--- Description of the task ---
Retype the data below exactly, skipping pictures.

Collected data:
+ + + + +
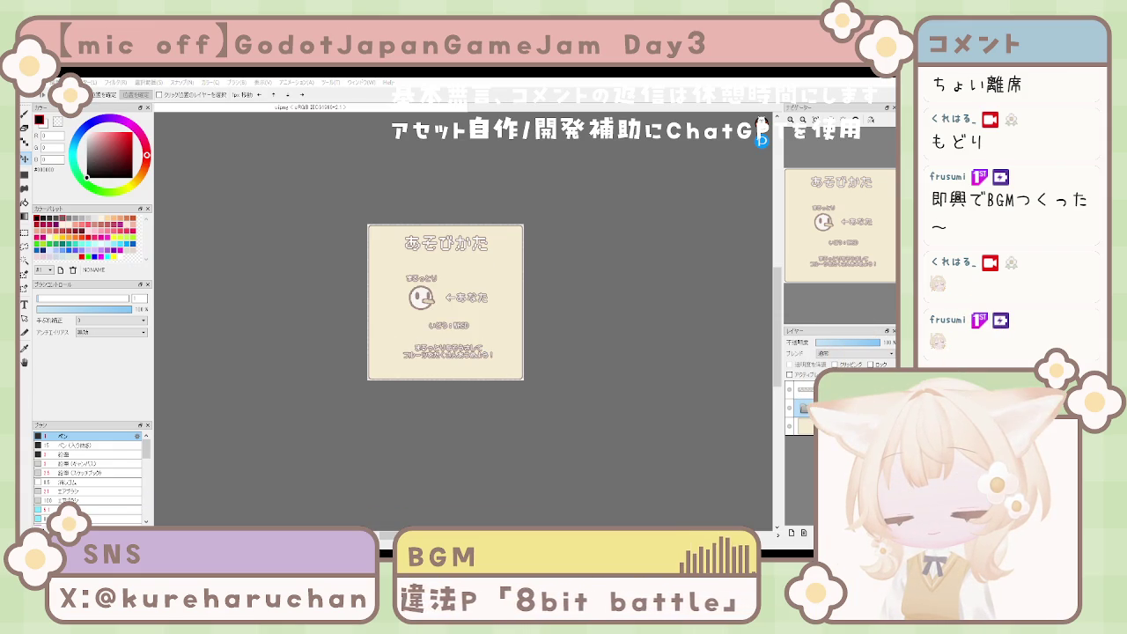
pyautogui.press('alt+Tab')
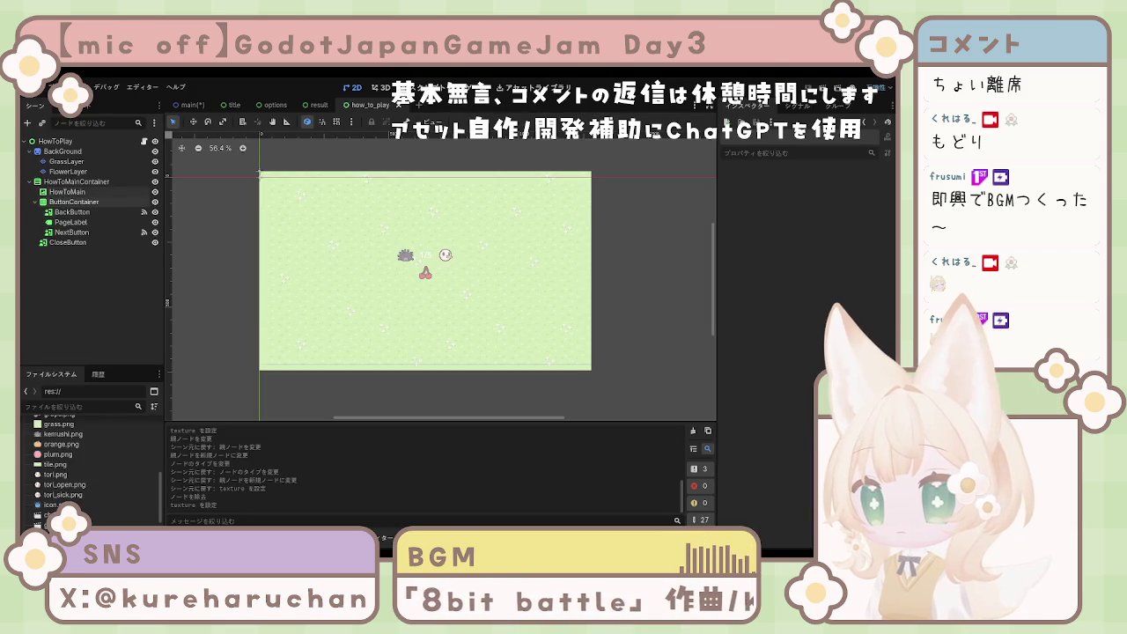
# Step: Import how_to_play_0.png and set it as the HowToMain texture to show the cream あそびかた panel
pyautogui.click(88, 191)
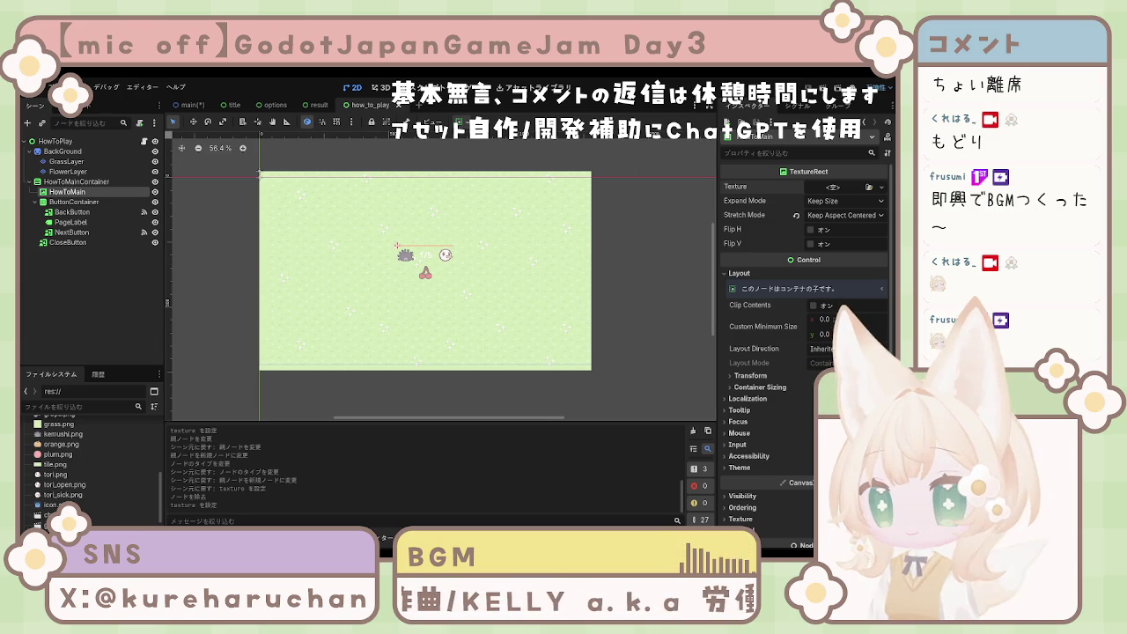
pyautogui.press('ctrl+F12')
pyautogui.press('Return')
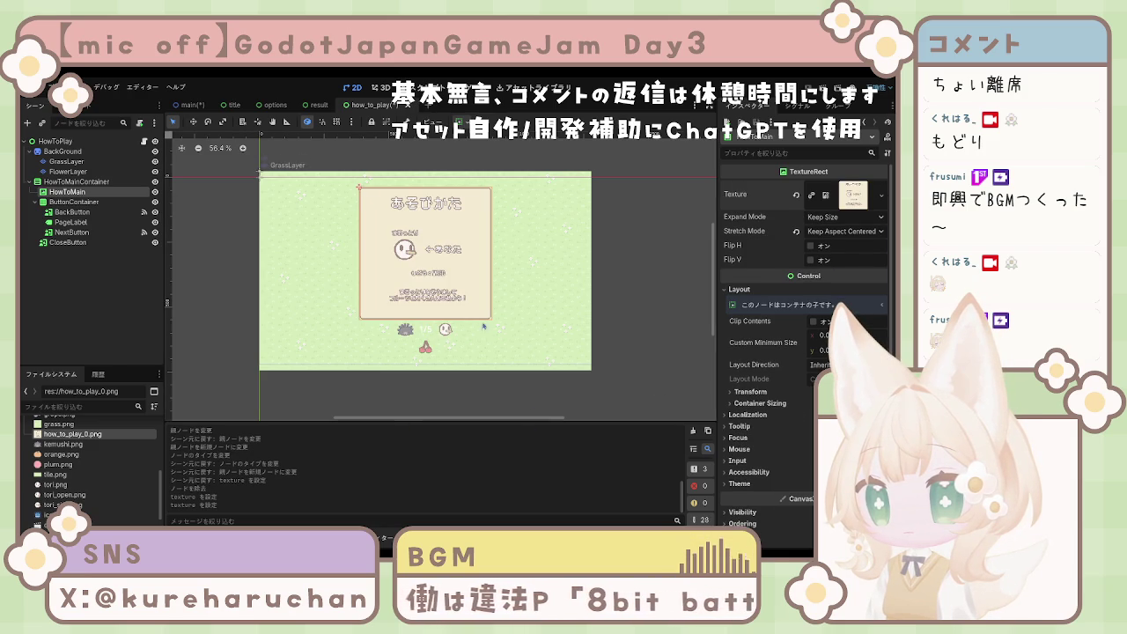
pyautogui.click(629, 327)
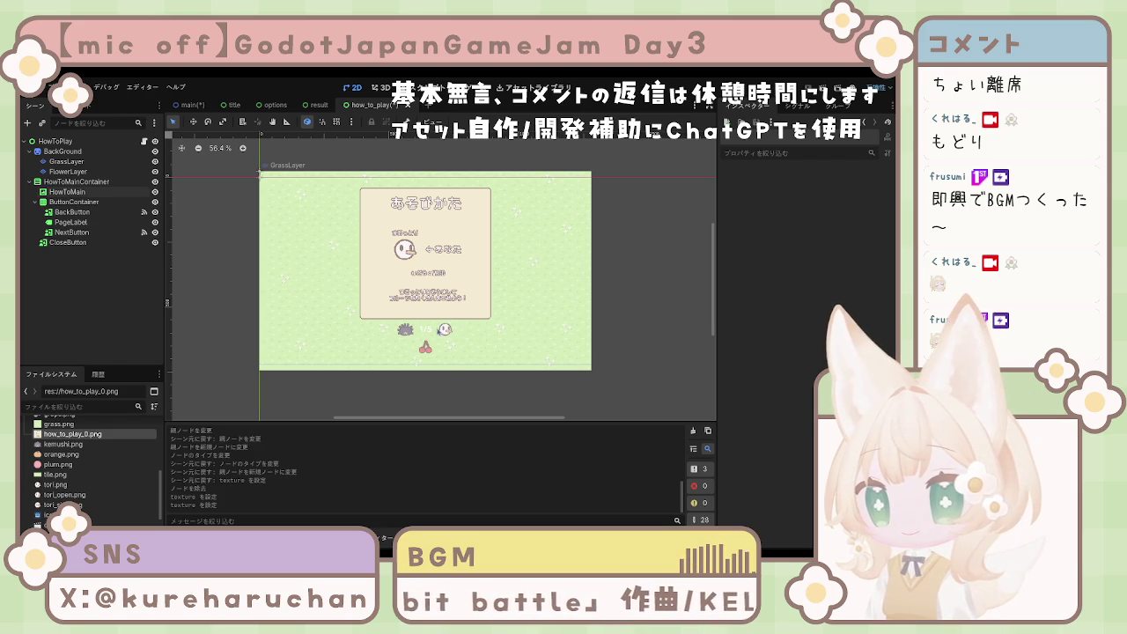
# Step: Inspect the BackButton and CloseButton nodes, then return to FireAlpaca
pyautogui.click(443, 329)
pyautogui.click(693, 383)
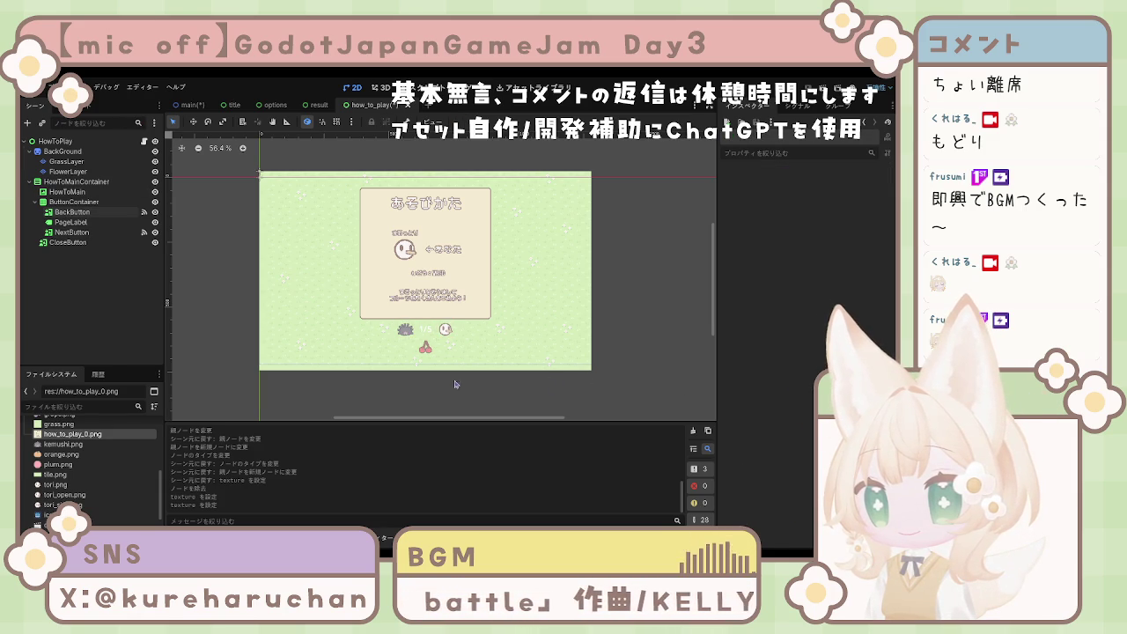
pyautogui.click(443, 329)
pyautogui.click(481, 384)
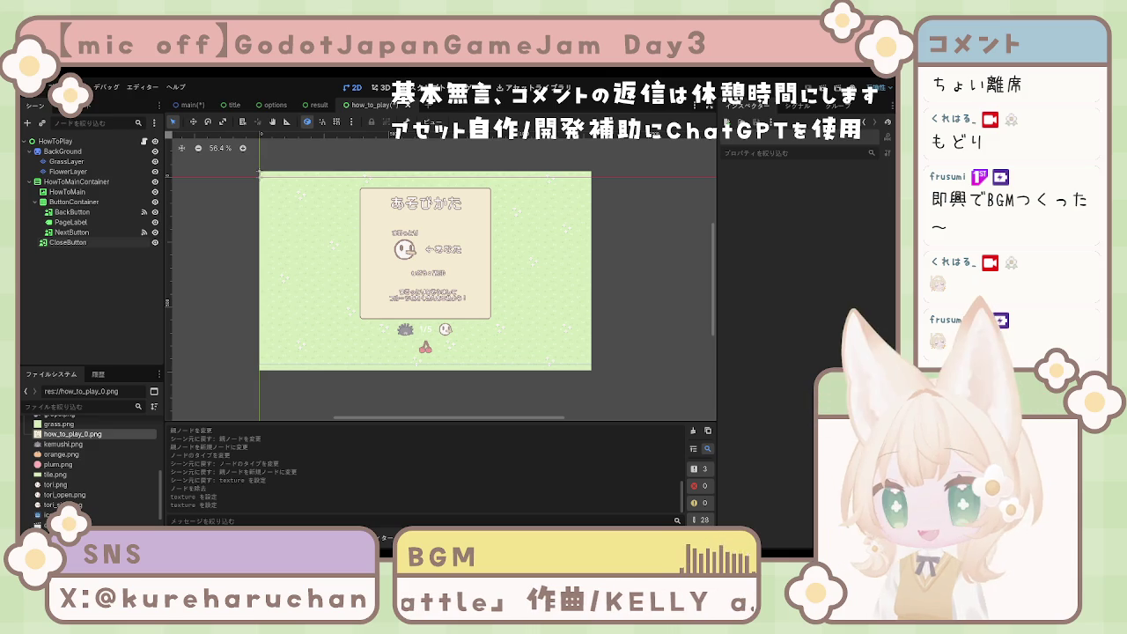
pyautogui.hscroll(-1, 440, 273)
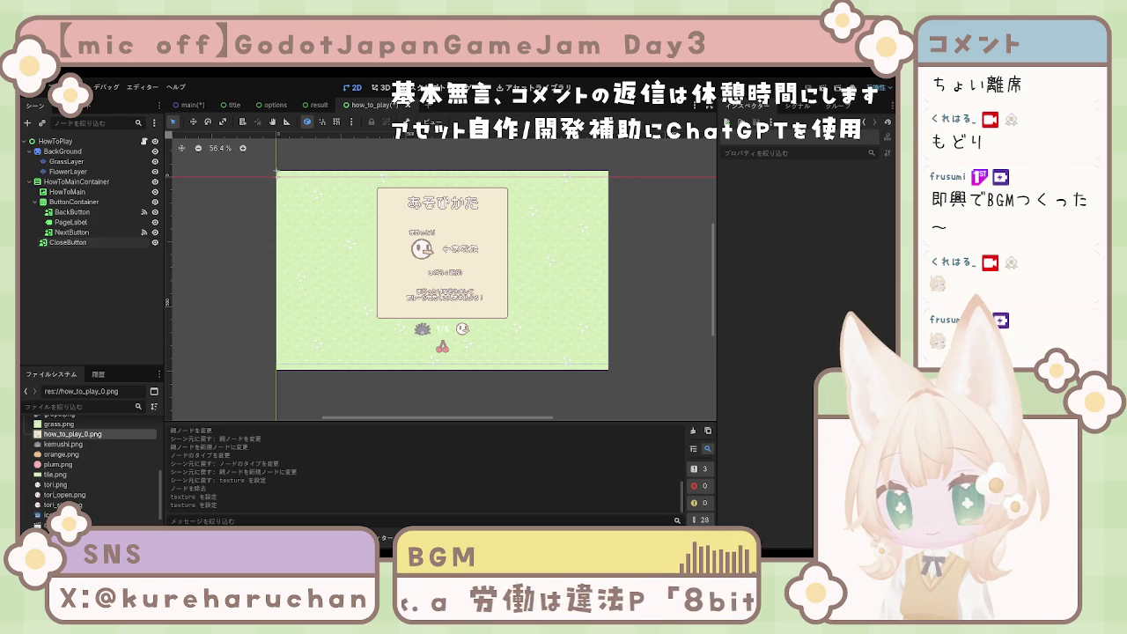
pyautogui.press('alt+Tab')
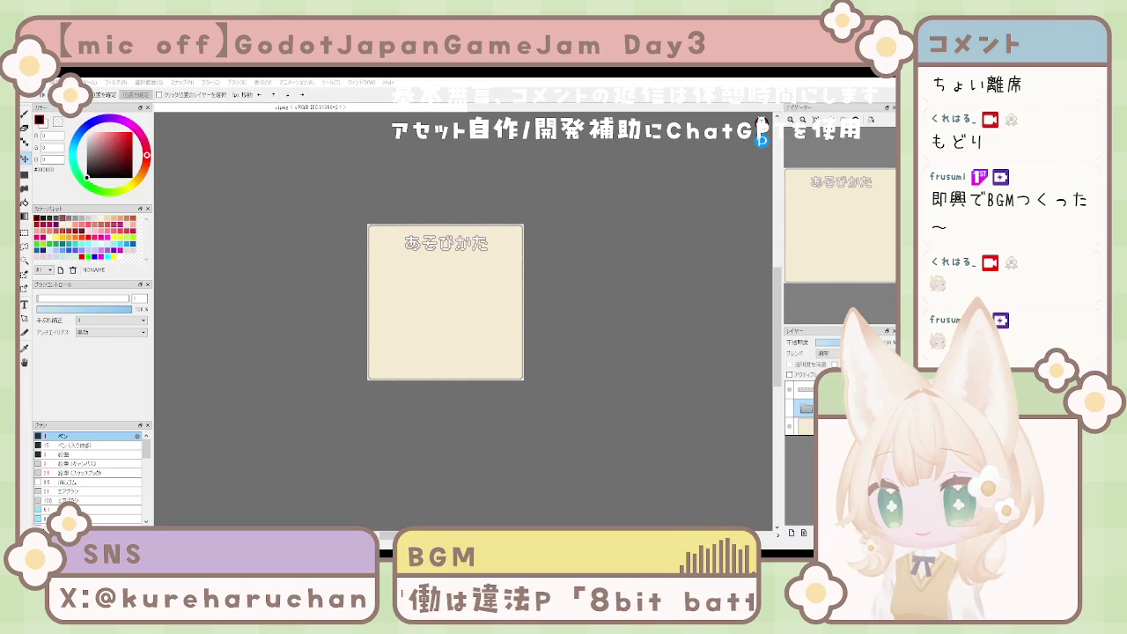
# Step: Make the ←あなた text layer visible on the panel
pyautogui.click(799, 408)
pyautogui.click(806, 423)
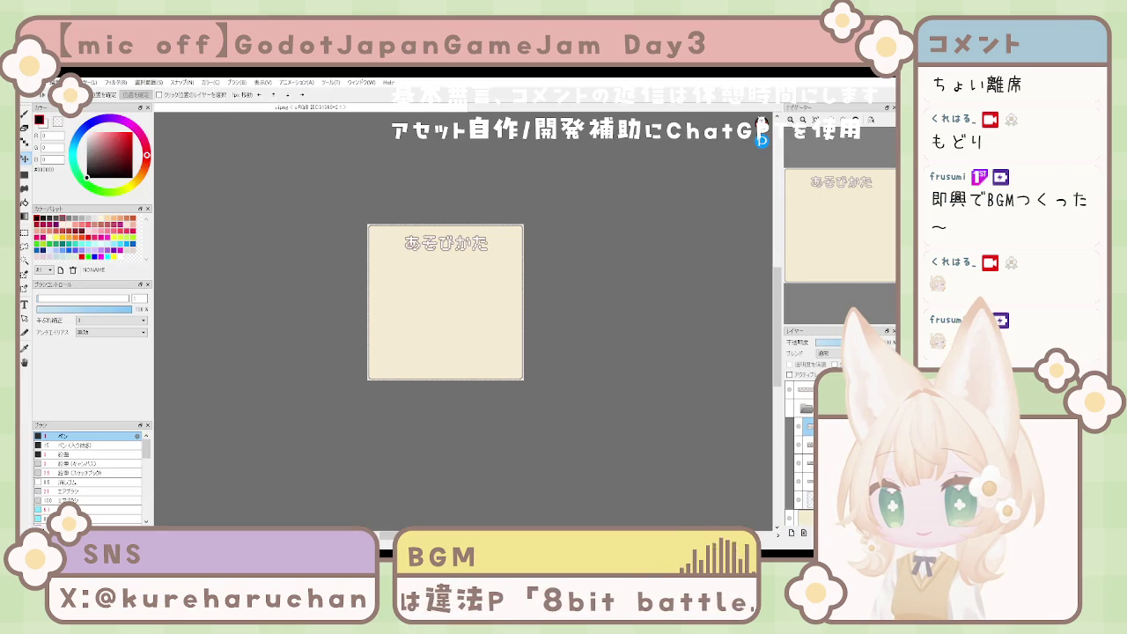
pyautogui.click(790, 423)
+ + + + +
--- Result of this exercise ---
pyautogui.press('alt+Tab')
# Step: Import how_to_play_0.png and set it as the HowToMain texture to show the cream あそびかた panel
pyautogui.click(88, 191)
pyautogui.press('ctrl+F12')
pyautogui.press('Return')
pyautogui.click(629, 327)
# Step: Inspect the BackButton and CloseButton nodes, then return to FireAlpaca
pyautogui.click(443, 329)
pyautogui.click(693, 383)
pyautogui.click(443, 329)
pyautogui.click(481, 384)
pyautogui.hscroll(-1, 440, 273)
pyautogui.press('alt+Tab')
# Step: Make the ←あなた text layer visible on the panel
pyautogui.click(799, 408)
pyautogui.click(806, 423)
pyautogui.click(790, 423)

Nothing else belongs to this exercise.